A second fault runs parallel on the opposite side of Lake Mary which means Lake Mary lies in a graben.  The graben and segmentation of the fault suggests to me stretching of the earth and possible inflation by magma.

Lake Mary graben.

This fault zone has a vertical displacement of up to 300 feet and is about 27 miles long from East Flagstaff to past Mormon Lake where it disappears under lava flows.  It is considered to pose the most likely earthquake threat to Flagstaff and has been active off and on since 1892.    


The Oak Creek Fault is a different beast entirely.  It is one continuous fault with a few secondary branches.  It runs from the San Francisco Peaks for 36 miles south to just past the Village of Oak Creek in the Verde Valley.  It is a normal fault with a vertical displacement of 1,000 feet between the east and west elevations.  It is not known to have slipped in human history but there were noticeable tremors at depth on it in 2014 and 2015.    

Oak Creek Canyon follows the fault.

Diagram at the Oak Creek Canyon overlook.

Wilson Mountain Volcano is cut in half by the fault.

The Oak Creek Fault is old and deep.  It predates the San Francisco Volcanic Field by more than 1.5 billion years.  It has certainly served as a conduit for magma rising from the earth's asthenosphere.  There are at least 5 volcanoes along its path from south to north;  Wilson Mountain, Woody Mountain, Naval Observatory, A1 Mountain and the San Francisco Peaks.
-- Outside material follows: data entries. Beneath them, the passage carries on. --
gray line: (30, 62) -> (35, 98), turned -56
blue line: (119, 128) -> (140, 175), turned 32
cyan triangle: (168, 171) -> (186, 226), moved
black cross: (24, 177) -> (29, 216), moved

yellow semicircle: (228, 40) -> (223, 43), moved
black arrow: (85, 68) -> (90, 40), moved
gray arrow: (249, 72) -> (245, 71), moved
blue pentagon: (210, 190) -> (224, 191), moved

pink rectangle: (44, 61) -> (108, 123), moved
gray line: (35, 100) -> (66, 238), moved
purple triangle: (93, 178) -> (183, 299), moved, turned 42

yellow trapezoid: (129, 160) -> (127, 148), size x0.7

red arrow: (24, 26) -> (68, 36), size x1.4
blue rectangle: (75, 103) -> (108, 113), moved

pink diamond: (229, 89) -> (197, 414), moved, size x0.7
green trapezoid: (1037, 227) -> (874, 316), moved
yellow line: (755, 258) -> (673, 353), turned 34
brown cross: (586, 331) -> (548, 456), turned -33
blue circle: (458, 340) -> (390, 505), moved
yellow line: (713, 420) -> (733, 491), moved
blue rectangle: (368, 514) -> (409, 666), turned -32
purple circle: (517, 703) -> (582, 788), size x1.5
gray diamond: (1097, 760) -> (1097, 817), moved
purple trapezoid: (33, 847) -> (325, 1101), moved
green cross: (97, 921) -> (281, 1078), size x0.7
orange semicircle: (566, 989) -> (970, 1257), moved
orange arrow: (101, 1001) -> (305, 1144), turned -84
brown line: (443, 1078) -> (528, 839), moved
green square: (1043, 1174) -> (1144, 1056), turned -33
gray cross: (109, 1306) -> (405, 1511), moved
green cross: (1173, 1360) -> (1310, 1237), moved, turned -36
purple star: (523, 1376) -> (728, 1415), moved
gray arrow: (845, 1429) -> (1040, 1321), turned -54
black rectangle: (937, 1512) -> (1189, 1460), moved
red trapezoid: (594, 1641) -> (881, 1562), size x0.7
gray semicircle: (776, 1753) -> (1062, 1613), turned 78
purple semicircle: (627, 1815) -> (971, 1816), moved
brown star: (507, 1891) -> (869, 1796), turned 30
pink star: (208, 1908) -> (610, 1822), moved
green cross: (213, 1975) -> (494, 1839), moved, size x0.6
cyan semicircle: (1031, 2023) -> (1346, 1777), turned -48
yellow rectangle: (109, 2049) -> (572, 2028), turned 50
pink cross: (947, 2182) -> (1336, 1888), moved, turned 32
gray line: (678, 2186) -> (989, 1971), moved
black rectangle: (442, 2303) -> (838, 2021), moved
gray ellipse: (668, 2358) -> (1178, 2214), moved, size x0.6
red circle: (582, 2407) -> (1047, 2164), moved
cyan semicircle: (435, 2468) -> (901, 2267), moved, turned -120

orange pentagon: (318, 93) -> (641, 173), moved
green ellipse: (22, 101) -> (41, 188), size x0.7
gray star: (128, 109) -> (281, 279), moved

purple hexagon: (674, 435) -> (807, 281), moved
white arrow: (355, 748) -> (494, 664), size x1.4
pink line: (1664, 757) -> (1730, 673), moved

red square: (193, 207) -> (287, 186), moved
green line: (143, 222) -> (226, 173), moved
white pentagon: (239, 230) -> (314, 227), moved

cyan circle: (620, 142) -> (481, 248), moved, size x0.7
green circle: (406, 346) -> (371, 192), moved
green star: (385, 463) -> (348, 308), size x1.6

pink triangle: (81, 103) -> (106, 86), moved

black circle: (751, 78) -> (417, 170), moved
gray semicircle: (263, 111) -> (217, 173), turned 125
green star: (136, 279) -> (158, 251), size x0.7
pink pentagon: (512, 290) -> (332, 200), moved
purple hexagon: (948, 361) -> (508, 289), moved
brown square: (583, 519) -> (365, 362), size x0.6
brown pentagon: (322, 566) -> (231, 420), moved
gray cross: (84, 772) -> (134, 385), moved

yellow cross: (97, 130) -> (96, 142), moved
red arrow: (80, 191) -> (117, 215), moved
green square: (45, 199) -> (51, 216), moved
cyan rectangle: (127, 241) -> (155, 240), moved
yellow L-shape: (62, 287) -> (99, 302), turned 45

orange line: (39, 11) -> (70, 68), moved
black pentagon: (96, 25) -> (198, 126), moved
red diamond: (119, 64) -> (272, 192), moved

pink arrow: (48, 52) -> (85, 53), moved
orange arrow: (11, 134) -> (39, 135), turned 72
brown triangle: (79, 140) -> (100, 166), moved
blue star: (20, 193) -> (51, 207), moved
It is obvious that volcanoes are associated with all of the major faults in the San Francisco Volcanic Field which brings me to my purpose in pointing out these faults.  Recently I was browsing the internet looking at geologic photos then I came across this one of quartz veins in a bedrock.  It is an area probably just a few square feet.

The moment I saw it I thought of the San Francisco Volcanic Field and its crisscrossing faults.  I started wondering what would the San Francisco Volcanic Field look like millions of years in the future if were eroded into a flat plane?  I think it would look similar to this except scaled up to many square miles with thick, black basalt dikes through red sedimentary rocks.

That exact scenario has happened at the Shiprock volcano just 200 miles away in New Mexico.  Shiprock is the last remaining remnant of a volcano that erupted 27 million years ago.  Since then the surface volcano has completely eroded away as well as 3,000 feet of sedimentary rock surrounding the monolith.  Radiating out it are three faults called dikes that were the conduits that supplied basaltic magma to the volcano.

Shiprock photo from the internet.

Google Earth image.  Three dikes.  

Dike # 1 photo from the internet.
If this were to occur at the San Francisco Volcanic Field there would be six monoliths stabbing at the sky.  They would be the remnants of Bill Williams Mountain, Sitgraves Mountain, Kendrick Peak, Slate Mountain, O'Leary Peak and the San Francisco Peaks, the crown jewel of them all.  There would be a maze of  long black veins running between them through fractured sedimentary bedrock.  I think that would be quite a sight and look very much like this photo of veins in a rock.